Spark: Fix glue symlinks formatting bug #2807

Akash2351 · 2024-06-26T19:01:01Z

Use the correct spark and hadoop configuration params for populating symlinks when using Glue catalog in EMR Spark or Athena Spark jobs. This fixes the symlinks with correct Glue ARNs for namespace and name formats.

Fixes: #2766
Fixes: #2765

Problem

When using AWS Glue catalogId in the spark configuration - EMR and Athena, it is not picked up and the symlinks point to hive urls instead of glue ARNs.

Solution

Use the correct spark and hadoop configuration params for populating symlinks when using Glue catalog in EMR Spark or Athena Spark jobs. This fixes the symlinks with correct Glue ARNs for namespace and name formats.

Code changes:

Reorder the Symlink fetching order to start from glueArn instead of hive metastore URI since hive metastore URIs are present for glue catalog configurations as well.
Read params for glue catalog id specified in various formats - EMR spark, Athena spark, etc and use them for glue ARNs

Before:

     ....
        "symlinks": {
          "_producer": "https://github.com/OpenLineage/OpenLineage/tree/...integration/spark",
          "_schemaURL": "https://openlineage.io/spec/facets/1-0-1/SymlinksDatasetFacet.json#/$defs/SymlinksDatasetFacet",
          "identifiers": [
            {
              "namespace": "hive://ip-10-1-114-149.ec2.internal:9083",
              "name": "datalake_akash.products",
              "type": "TABLE"
            }
          ]
        }
    ....

After:

     ....
        "symlinks": {
          "_producer": "https://github.com/OpenLineage/OpenLineage/tree/.../integration/spark",
          "_schemaURL": "https://openlineage.io/spec/facets/1-0-1/SymlinksDatasetFacet.json#/$defs/SymlinksDatasetFacet",
          "identifiers": [
            {
              "namespace": "arn:aws:glue:us-east-1:123456789012",
              "name": "table/datalake_akash/products",
              "type": "TABLE"
            }
          ]
        }
    ....

Tested with actual EMR spark jobs with Glue catalog

One-line summary:

Bug fix: Fixes glue symlinks with config parsing for glue catalog Id

Checklist

You've signed-off your work
Your pull request title follows our guidelines
Your changes are accompanied by tests (if relevant)
Your change contains a small diff and is self-contained
You've updated any relevant documentation (if relevant)
Your comment includes a one-liner for the changelog about the specific purpose of the change (not required for changes to tests, docs, or CI config)
You've versioned the core OpenLineage model or facets according to SchemaVer (if relevant)
You've added a header to source files (if relevant)

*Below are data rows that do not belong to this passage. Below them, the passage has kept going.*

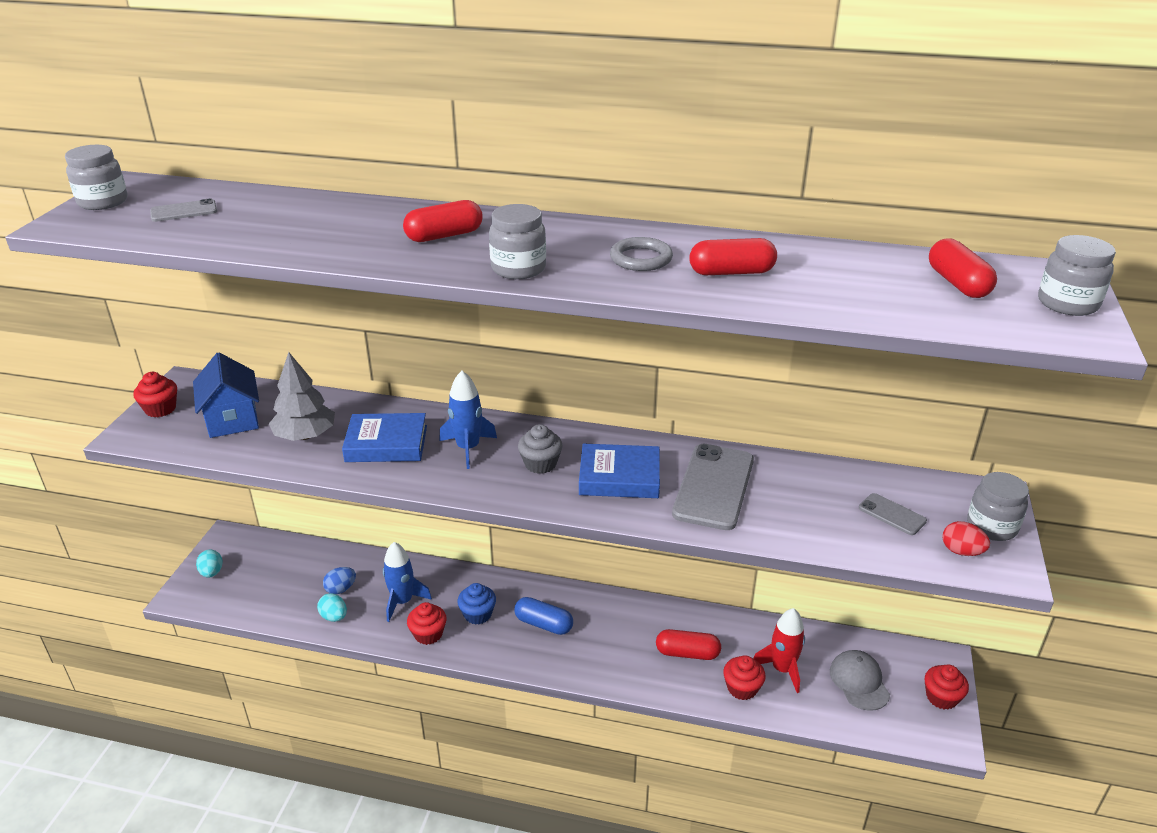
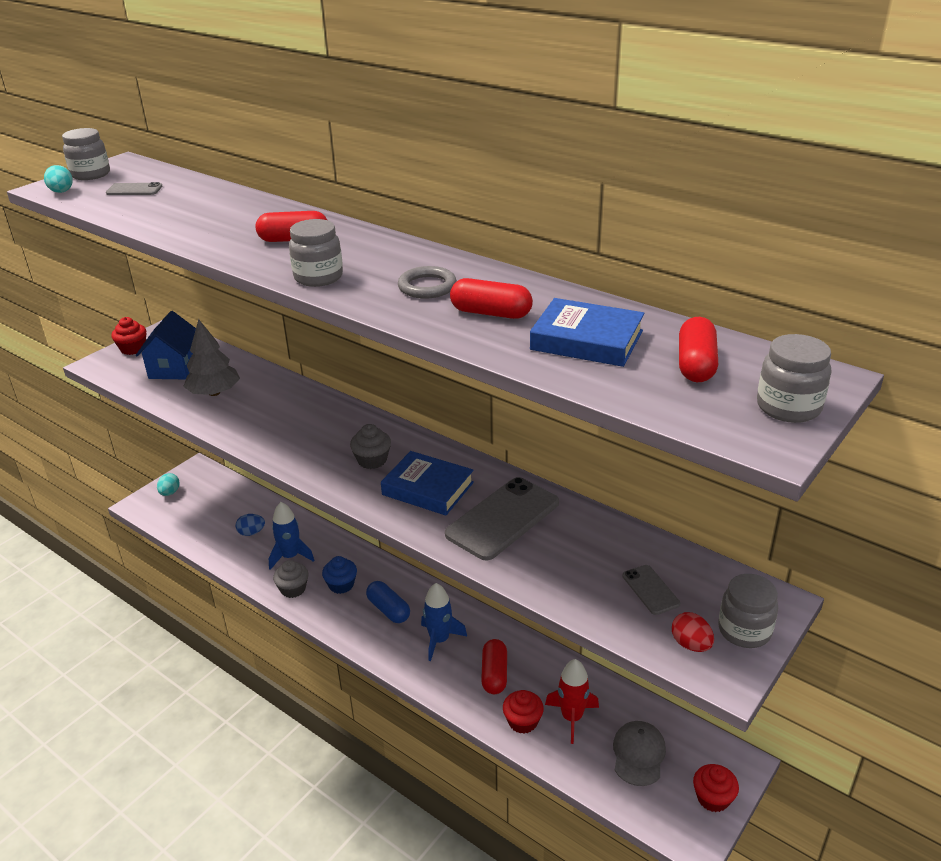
camera: 25 degrees right, 0 degrees up
turquoise egg [317,593,347,622] -> turquoise egg moved to [44,165,73,193]
blue book [342,413,427,462] -> blue book moved to [530,298,645,367]
red cupcake [407,602,447,645] -> grey cupcake [273,560,308,598]
blue rocket [439,371,497,469] -> blue rocket moved to [421,583,467,661]
red capsule [656,629,721,660] -> red capsule turned 60 degrees clockwise [481,639,507,694]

SPDX-License-Identifier: Apache-2.0
Copyright 2018-2024 contributors to the OpenLineage project

boring-cyborg · 2024-06-26T19:01:04Z

Thanks for opening your first OpenLineage pull request! We appreciate your contribution. If you haven't already, please make sure you've reviewed our guide for new contributors (https://github.com/OpenLineage/OpenLineage/blob/main/CONTRIBUTING.md).

Use the correct spark and hadoop configuration params for populating symlinks when using Glue catalog in EMR Spark or Athena Spark jobs. This fixes the symlinks with correct Glue ARNs for namespace and name formats. Fixes [OpenLineage#2766](https://github.com/OpenLineage/OpenLineage/pull/2766/commits) - Reorder the Symlink fetching order to start from glueArn instead of hive metastore URI since hive metastore URIs are present for glue catalog configurations as well. - Read params for glue catalog id specified in various formats - EMR spark, Athena spark, etc and use them for glue ARNs Signed-off-by: Akash Anjanappa <[email protected]>

Fix shared:spotlessApply formatting issues Signed-off-by: Akash Anjanappa <[email protected]>

dolfinus · 2024-06-26T20:08:21Z

integration/spark/shared/src/main/java/io/openlineage/spark/agent/util/PathUtils.java

+    // For AWS Glue access in Athena for Spark
+    // Guide: https://docs.aws.amazon.com/athena/latest/ug/spark-notebooks-cross-account-glue.html
+    Optional<String> glueCatalogIdForAthena =
+        SparkConfUtils.findSparkConfigKey(sparkConf, "spark.hadoop.hive.metastore.glue.catalogid");


There should be findHadoopConfigKey

So these configs can passed to spark configs as well.
This is from the AWS docs guide.

All configs with spark.hadoop. prefix are passed to hadoopConf by Spark (with prefix being stripped).
Also the same option could be passed via hive-site.xml, and if this case it will not be available in SparkConf at all.

Ackd. Lemme test this and fix the code

Fixed with changes to read from Hadoop config. You were right and SparkHadoopUtil was doing this copy.

dolfinus · 2024-06-26T20:09:04Z

integration/spark/shared/src/main/java/io/openlineage/spark/agent/util/PathUtils.java

+    clientFactory =
+        clientFactory.isPresent()
+            ? clientFactory
+            : SparkConfUtils.findSparkConfigKey(sparkConf, "hive.metastore.client.factory.class");


But Spark config properties do not start with hive.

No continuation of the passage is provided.